PROMPT.
With the pictures left out, restate exactly the part below that opens with the line containing "63 788 32.03" and closes with the line containing "406 529 2.11".

- Opening Delimiter -

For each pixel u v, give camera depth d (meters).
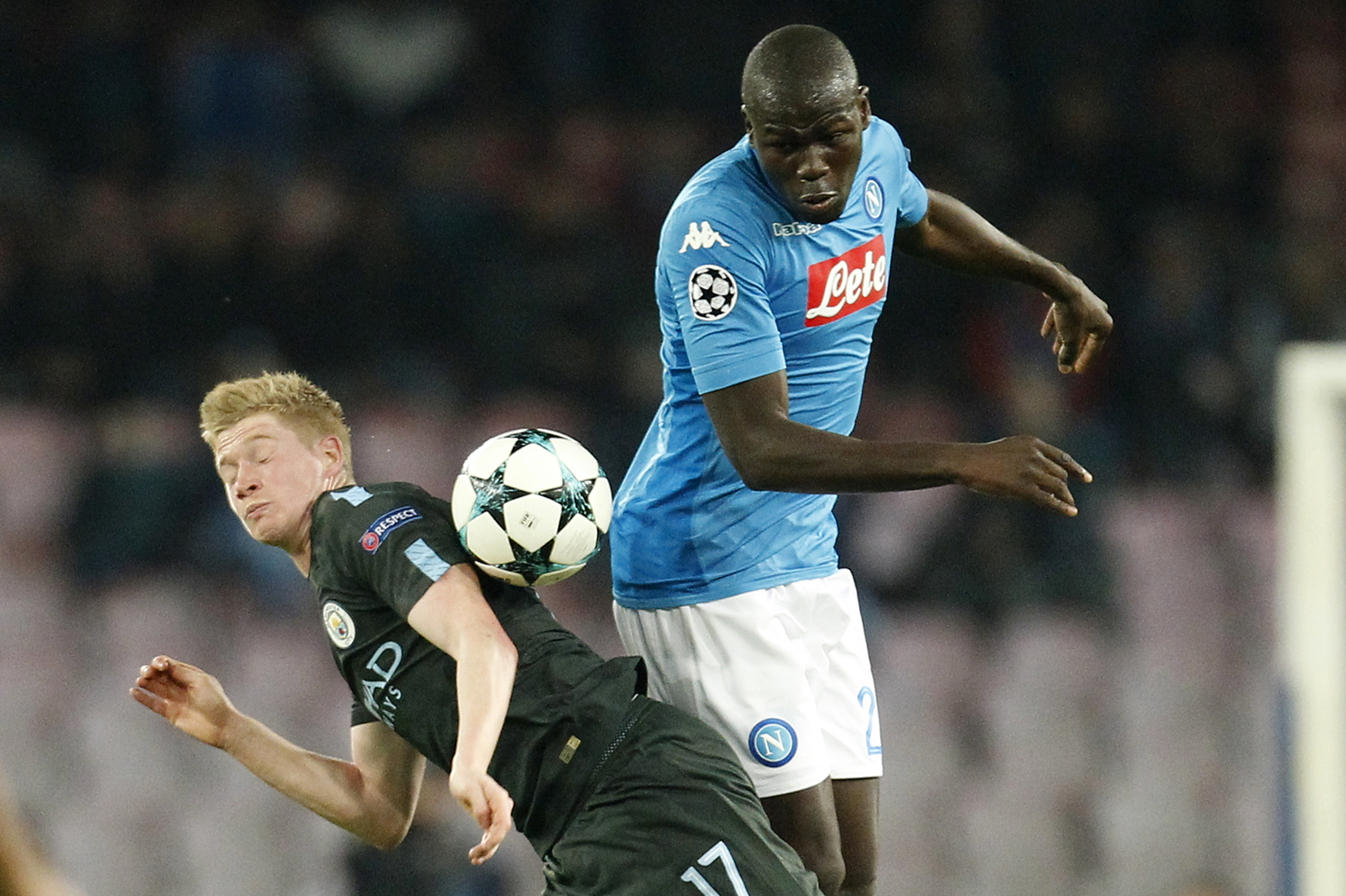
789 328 12.70
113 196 41.19
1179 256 41.38
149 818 31.72
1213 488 37.44
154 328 39.66
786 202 12.41
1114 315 40.62
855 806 13.72
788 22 46.22
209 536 34.44
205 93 43.59
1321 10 47.16
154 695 13.24
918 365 39.94
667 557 13.32
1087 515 33.97
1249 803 32.16
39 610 33.41
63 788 32.03
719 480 13.10
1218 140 44.69
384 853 26.98
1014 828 32.03
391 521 12.20
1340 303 40.72
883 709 32.59
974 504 33.84
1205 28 46.72
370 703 12.62
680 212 12.48
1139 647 33.38
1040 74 45.47
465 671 11.38
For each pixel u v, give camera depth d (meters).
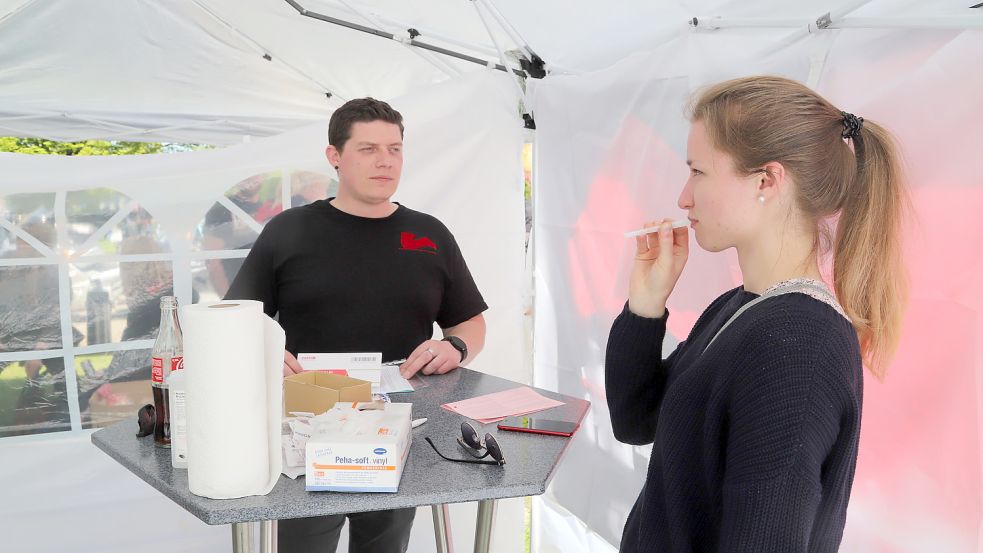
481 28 2.98
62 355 2.73
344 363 1.71
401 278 2.17
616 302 2.67
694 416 0.93
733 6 2.13
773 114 0.95
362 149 2.12
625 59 2.53
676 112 2.35
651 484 1.00
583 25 2.51
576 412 1.51
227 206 2.91
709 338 1.05
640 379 1.27
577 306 2.89
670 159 2.39
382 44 3.31
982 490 1.52
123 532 2.74
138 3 2.99
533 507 3.12
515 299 3.20
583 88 2.75
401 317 2.17
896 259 0.99
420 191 3.03
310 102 3.89
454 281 2.32
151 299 2.84
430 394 1.65
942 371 1.58
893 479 1.70
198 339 1.04
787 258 0.97
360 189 2.15
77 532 2.70
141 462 1.21
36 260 2.68
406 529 2.11
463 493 1.11
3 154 2.66
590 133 2.75
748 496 0.80
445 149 3.05
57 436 2.71
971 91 1.49
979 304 1.50
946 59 1.54
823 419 0.80
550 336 3.07
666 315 1.27
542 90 2.97
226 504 1.05
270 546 1.30
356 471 1.09
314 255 2.14
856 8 1.68
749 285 1.01
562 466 2.97
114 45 3.21
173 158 2.85
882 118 1.67
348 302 2.13
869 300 0.98
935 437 1.60
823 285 0.92
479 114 3.08
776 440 0.80
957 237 1.53
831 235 1.01
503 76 3.10
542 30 2.65
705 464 0.91
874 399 1.73
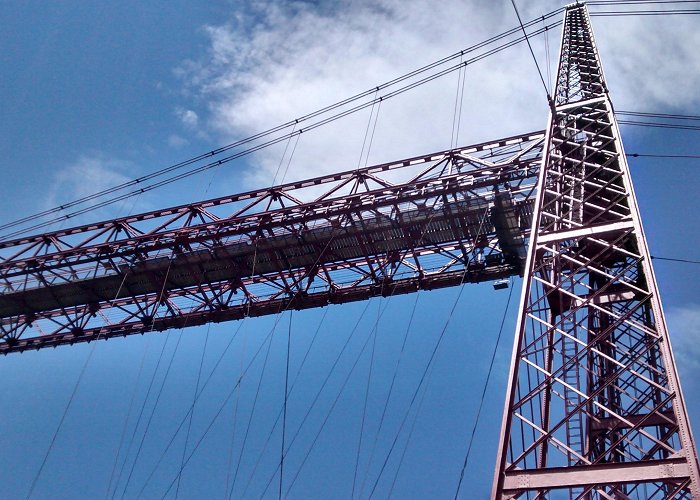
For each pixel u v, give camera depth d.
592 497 20.33
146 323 43.47
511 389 18.92
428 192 35.88
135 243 41.12
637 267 26.27
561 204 26.72
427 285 38.97
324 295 40.53
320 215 37.53
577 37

- Closing Delimiter -

FINISHED EXERCISE.
63 788 32.03
719 480 13.10
1218 140 44.69
384 853 26.98
1014 828 32.03
391 521 12.20
1340 303 40.72
883 709 32.59
974 504 33.84
1205 28 46.72
370 703 12.62
680 212 12.48
1139 647 33.38
1040 74 45.47
465 671 11.38
For each pixel u v, give camera depth d (meters).
481 28 2.98
62 355 2.73
344 363 1.71
401 278 2.17
616 302 2.67
694 416 0.93
733 6 2.13
773 114 0.95
362 149 2.12
625 59 2.53
676 112 2.35
651 484 1.00
583 25 2.51
576 412 1.51
227 206 2.91
709 338 1.05
640 379 1.27
577 306 2.89
670 159 2.39
382 44 3.31
982 490 1.52
123 532 2.74
138 3 2.99
533 507 3.12
515 299 3.20
583 88 2.75
401 317 2.17
896 259 0.99
420 191 3.03
310 102 3.89
454 281 2.32
151 299 2.84
430 394 1.65
942 371 1.58
893 479 1.70
198 339 1.04
787 258 0.97
360 189 2.15
77 532 2.70
141 462 1.21
36 260 2.68
406 529 2.11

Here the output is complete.